The hon. Member asked me the straight question: what are the prospects for an advance factory at Blaenau Ffestiniog? I will give him a straight answer. As we have no further programme of advance factories in mind at the present time it would be wrong of me to suggest that there is another advance factory in the offing for North Wales which would be located at Blaenau. I say "at the present time". I do not like to entertain hopes in hon. Members' minds that I cannot honour. However, if any firm wished for a permanent factory to be built in Blaenau Ffestiniog, tailor-made to its particular form of production, we would in all probability be able to build it for the firm. I say to the hon. Member for Merioneth and anyone else interested in Blaenau Ffestiniog, "Find the firm and we will put up the factory for them".

The hon. Member referred to the Ferodo factory near Caernarvon and asked why assistance could not be given to a firm to go to Blaenau. As I have just indicated, if any firm would like to consider setting up a new factory on one of the sites available at Blaenau and asks us for assistance under the Local Employment Act, either by way of a loan or by way of a building grant, or by the provision of a Board of Trade factory tailor-made to its needs, we shall give such an application very careful and sympathetic consideration. I cannot give an absolute blanket assurance, but I am giving a pretty wide assurance. The hon. Member is, of course, aware that applications for financial assistance, as distinct from the building of Board of Trade factories for a specific client, must under the terms of the Act be referred to the Board of Trade Advisory Committee, but building a Board of Trade factory does not require that procedure and it is within our powers to do it, as we did in the case of Ferodo at Caernarvon.

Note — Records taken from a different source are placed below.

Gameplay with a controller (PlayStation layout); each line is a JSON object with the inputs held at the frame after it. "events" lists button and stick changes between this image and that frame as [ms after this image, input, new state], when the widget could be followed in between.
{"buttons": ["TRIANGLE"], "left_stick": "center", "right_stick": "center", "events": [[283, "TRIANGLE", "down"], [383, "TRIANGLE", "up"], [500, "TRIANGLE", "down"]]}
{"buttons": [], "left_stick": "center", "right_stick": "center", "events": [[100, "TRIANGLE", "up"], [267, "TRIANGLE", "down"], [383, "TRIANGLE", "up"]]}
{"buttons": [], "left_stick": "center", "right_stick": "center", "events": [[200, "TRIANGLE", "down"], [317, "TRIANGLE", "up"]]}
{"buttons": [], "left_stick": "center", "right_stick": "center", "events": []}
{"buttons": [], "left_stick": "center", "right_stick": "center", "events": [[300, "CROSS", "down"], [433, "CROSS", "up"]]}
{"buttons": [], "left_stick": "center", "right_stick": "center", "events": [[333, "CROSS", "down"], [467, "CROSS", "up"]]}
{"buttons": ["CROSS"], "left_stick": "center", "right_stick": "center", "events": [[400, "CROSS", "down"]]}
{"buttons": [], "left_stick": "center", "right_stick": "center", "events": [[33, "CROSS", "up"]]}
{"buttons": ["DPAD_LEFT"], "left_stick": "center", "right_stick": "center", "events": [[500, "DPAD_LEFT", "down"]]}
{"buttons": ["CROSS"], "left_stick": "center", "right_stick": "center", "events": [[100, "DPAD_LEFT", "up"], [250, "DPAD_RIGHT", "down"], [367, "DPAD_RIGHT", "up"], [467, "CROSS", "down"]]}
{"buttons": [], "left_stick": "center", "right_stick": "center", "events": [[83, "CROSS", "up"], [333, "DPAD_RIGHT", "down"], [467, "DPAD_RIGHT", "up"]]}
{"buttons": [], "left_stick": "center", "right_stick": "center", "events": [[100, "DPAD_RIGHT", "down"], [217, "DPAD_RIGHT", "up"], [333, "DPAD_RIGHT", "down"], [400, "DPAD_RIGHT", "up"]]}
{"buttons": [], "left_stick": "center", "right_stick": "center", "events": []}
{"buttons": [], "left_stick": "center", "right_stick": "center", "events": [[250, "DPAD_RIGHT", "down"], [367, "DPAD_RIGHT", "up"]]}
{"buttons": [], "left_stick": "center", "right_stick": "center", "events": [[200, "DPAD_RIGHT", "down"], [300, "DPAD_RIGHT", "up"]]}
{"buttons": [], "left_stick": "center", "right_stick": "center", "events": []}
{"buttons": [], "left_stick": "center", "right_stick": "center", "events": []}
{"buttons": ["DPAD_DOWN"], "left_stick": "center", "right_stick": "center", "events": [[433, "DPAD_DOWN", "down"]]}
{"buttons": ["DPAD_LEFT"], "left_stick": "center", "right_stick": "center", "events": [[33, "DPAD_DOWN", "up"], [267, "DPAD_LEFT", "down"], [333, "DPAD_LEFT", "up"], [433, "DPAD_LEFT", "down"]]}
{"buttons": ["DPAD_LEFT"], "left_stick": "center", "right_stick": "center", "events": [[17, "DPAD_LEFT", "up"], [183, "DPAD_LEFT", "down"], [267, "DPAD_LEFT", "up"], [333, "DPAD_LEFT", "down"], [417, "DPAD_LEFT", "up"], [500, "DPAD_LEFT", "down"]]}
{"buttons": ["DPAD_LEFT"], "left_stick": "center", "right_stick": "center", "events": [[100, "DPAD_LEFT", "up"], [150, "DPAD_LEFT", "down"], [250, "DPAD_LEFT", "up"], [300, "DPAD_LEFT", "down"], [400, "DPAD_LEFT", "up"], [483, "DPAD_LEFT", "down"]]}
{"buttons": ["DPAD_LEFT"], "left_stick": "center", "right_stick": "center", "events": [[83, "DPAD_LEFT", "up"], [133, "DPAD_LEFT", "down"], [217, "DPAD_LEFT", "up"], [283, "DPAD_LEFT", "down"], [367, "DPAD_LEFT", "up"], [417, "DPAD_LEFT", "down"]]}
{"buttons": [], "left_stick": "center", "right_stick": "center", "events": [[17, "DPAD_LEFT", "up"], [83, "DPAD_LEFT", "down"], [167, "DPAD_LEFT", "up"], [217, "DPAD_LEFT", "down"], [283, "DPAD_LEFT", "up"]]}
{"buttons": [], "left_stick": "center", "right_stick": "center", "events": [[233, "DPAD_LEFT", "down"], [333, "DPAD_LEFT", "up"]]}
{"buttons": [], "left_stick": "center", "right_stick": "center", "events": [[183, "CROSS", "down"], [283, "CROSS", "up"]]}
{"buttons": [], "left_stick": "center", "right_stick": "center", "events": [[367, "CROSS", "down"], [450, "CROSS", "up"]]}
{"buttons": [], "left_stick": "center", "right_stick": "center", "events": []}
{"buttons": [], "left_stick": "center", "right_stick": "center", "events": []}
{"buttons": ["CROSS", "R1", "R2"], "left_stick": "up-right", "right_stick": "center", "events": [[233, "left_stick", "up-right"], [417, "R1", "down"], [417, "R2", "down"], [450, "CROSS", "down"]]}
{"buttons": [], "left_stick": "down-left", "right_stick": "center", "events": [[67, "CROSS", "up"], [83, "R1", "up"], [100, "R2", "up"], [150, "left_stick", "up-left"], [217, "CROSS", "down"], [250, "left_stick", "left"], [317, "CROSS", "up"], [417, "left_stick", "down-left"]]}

The hon. Member mentioned the buildings at the construction camps for the nuclear power station and suggested that these were suitable for industrial use. I cannot go into that because I am advised that they are in the Snowdonia National Park and must come down when the power station has been built under the general planning arrangements which were made before planning permission was given for the power station to be erected. When we get into amenity arguments it is not for me, a humble Board of Trade Minister, to say whether these arrangements should be revoked. All is possible in this world, but it would be wrong for me to get involved in that. Perhaps the hon. Members interested would like to solve the problem among themselves. It is a thorny problem for someone who is not a North Welshman, and I have enough Celtic blood to know when something is beyond my competence. If these buildings become available the Board of Trade will always look at the matter again.

I realise that I have offered the hon. Member for Merioneth little hard news tonight. I repeat that Blaenau Ffestiniog is a development district and therefore ranks equal with every other development district. In the eyes of the Board of Trade all development districts are equal, but geography, prejudice and the particular requirements of individual firms make some development districts less equal in the sight of potential developers than others. Up to now this has been the problem of Blaenau Ffestiniog, but I hope—

The Question having been proposed after Ten o'clock and the debate having continued for half an hour, Mr. SPEAKER adjourned the House without Question put, pursuant to the Standing Order.

Adjourned at seven minutes to Twelve o'clock.